Olaparib maintenance extends progression-free survival by estimated 3 years in advanced ovarian cancer
ESMO 2018 Press Release Oct 23, 2018
Two-year maintenance therapy with olaparib, a PARP (poly ADP ribose polymerase) inhibitor, olaparib, led to a substantial, unprecedented improvement in progression-free survival (PFS) in newly diagnosed patients with advanced ovarian cancer and a BRCA1 or 2 mutation, results from the phase 3 SOLO-1 trial show.
“The median PFS for patients who received placebo was only 13.8 months while the median PFS for those who received olaparib was not reached but looks to be approximately three years longer than the placebo group [HR was 0.30; 95% CI: 0.23, 0.41; p<0.0001],” reported Dr Kathleen Moore, Associate Professor at the Stephenson Cancer Center, University of Oklahoma, US, presenting the results at ESMO 2018 Congress.
“While it is too early to say whether we have impacted the fraction of women who could be cured with their front-line therapy, the fact that it is estimated that over 50% of women on the olaparib arm were still progression-free at four years as compared to only 11% for placebo speaks to this hope,” she remarked. “The results of SOLO-1 herald a new era in treatment for women diagnosed with advanced ovarian cancer who carry a BRCA mutation [a mutation in either of the BRCA1 and BRCA2 genes]. This study demonstrates an outstanding improvement in PFS over placebo which is maintained even after the olaparib is stopped at two years,” added Moore.
SOLO-1 is the first, double-blind, randomised, prospective phase 3 evaluating front-line olaparib maintenance therapy after platinum-based chemotherapy in newly diagnosed advanced ovarian cancer (FIGO stage III–IV) with a BRCA mutation. “It provides the first large dataset of prospectively collected outcomes for this population of women,” said Moore.
A total of 391 patients with high grade serous or endometrioid ovarian cancer who were in clinical complete or partial response after chemotherapy upon entering the study, were randomised, 2:1, to olaparib tablets 300 mg bd (n=260) or placebo (n=131) for two years. The primary endpoint was investigator-assessed PFS from randomisation. Secondary outcomes included PFS2, which was time from randomisation to the second progression event a patient might experience; overall survival; and quality of life. Median follow-up was 41 months.
PFS2 remained significantly improved among patients who had received olaparib maintenance with a median PFS2 of 41.9 months for placebo versus median not reached for the olaparib group (HR: 0.50; 95%CI: 0.35, 0.72; p=0.0002).
The most common grade ≥3 toxicities with olaparib were anaemia (22%) and neutropenia (8%). There was no clinically relevant change in quality of life between groups and dosing was well tolerated with only 12% of patients discontinuing olaparib due to toxicity and not disease progression. Furthermore, there was no detriment to quality of life.
“These are outstanding results in a worsening disease setting. Not only was olaparib efficacious but it was also shown to be well tolerated,” said Prof Isabelle Ray-Coquard, from Université Claude Bernard Lyon Est, Lyon, France, commenting on the results for ESMO. “The findings promise to change practice in this subgroup of patients with a BRCA mutation.”

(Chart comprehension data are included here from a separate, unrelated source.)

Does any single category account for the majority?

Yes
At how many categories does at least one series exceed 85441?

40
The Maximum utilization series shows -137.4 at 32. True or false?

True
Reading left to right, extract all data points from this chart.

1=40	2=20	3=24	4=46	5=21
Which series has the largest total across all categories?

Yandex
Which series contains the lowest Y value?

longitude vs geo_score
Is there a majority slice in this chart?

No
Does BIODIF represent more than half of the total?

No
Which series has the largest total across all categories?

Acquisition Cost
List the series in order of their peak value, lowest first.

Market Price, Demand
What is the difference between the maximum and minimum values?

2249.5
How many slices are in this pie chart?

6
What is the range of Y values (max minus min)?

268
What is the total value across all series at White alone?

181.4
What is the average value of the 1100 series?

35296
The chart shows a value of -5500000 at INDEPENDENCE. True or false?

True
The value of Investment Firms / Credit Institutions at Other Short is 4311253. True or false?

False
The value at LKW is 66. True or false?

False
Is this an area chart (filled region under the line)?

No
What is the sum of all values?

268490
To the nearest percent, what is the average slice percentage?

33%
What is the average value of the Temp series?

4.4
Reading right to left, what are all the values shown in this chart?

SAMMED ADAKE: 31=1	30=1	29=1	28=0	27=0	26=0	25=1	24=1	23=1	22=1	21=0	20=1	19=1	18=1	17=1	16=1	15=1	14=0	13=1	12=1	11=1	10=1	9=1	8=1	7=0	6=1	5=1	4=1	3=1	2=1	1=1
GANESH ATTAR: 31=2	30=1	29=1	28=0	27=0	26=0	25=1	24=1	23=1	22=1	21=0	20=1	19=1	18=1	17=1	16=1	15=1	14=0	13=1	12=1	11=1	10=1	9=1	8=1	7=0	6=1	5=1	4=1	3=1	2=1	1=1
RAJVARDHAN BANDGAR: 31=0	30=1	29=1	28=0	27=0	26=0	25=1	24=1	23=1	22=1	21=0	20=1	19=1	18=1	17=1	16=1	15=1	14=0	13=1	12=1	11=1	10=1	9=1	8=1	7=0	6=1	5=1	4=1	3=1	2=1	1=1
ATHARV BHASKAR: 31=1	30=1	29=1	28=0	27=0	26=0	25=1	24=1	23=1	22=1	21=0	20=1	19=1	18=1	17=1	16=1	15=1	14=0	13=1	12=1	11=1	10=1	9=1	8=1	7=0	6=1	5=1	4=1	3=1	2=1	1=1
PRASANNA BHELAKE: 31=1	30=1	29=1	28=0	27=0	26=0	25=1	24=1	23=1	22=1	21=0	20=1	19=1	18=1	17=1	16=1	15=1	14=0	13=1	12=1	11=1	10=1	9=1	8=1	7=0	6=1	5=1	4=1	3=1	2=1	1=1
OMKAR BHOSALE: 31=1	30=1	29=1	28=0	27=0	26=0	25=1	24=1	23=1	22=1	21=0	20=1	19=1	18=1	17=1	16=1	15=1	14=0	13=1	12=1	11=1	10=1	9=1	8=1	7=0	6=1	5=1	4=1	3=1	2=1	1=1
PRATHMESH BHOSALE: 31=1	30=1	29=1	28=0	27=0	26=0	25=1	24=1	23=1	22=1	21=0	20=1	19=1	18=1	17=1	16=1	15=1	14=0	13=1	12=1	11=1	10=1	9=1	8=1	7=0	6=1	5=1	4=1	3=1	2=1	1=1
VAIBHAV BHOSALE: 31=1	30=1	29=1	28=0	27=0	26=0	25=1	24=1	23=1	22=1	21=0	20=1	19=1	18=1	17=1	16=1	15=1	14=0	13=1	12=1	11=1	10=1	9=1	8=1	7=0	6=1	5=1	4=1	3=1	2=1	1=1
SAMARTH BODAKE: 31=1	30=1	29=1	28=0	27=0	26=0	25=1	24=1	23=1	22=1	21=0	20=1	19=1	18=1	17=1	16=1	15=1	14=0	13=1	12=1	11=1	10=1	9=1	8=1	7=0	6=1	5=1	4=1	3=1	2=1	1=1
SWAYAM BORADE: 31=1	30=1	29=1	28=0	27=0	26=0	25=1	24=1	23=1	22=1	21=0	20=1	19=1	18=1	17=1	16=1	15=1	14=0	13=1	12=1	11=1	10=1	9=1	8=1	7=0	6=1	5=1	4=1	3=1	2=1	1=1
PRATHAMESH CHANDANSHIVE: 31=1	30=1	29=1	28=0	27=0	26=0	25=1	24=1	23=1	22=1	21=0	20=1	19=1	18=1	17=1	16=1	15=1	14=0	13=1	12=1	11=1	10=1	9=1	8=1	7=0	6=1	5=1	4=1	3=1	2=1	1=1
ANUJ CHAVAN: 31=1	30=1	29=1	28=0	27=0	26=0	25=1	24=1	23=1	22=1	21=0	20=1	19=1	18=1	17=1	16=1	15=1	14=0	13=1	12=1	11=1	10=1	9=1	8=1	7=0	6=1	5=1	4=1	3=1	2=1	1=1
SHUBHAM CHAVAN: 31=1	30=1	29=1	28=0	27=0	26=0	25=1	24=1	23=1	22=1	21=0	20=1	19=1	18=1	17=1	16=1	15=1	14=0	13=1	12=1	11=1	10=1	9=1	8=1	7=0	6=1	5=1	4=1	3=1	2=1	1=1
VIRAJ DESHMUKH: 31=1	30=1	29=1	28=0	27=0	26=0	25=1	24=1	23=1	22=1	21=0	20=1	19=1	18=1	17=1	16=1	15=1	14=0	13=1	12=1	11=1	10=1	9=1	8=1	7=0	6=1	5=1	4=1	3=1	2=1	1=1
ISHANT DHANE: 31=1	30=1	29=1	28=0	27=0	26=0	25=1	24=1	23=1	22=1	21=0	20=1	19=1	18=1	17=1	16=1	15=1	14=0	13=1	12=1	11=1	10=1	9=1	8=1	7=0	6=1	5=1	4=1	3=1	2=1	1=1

“Now, two questions remain. Can we expand this benefit to all high-grade serous carcinomas? Looking at existing results in relapse with PARP inhibitor maintenance in all comers, we can anticipate excellent results for all patients with high grade serous or endometrioid ovarian carcinoma,” added Ray-Coquard. “Also, what is the best maintenance therapy?
Standard first-line therapy in many countries is chemotherapy plus bevacizumab maintenance for the majority of advanced disease, but the question remains whether maintenance with olaparib alone, or in combination with bevacizumab is preferable. The PAOLA 1 trial will provide some information, and will probably be available next year.”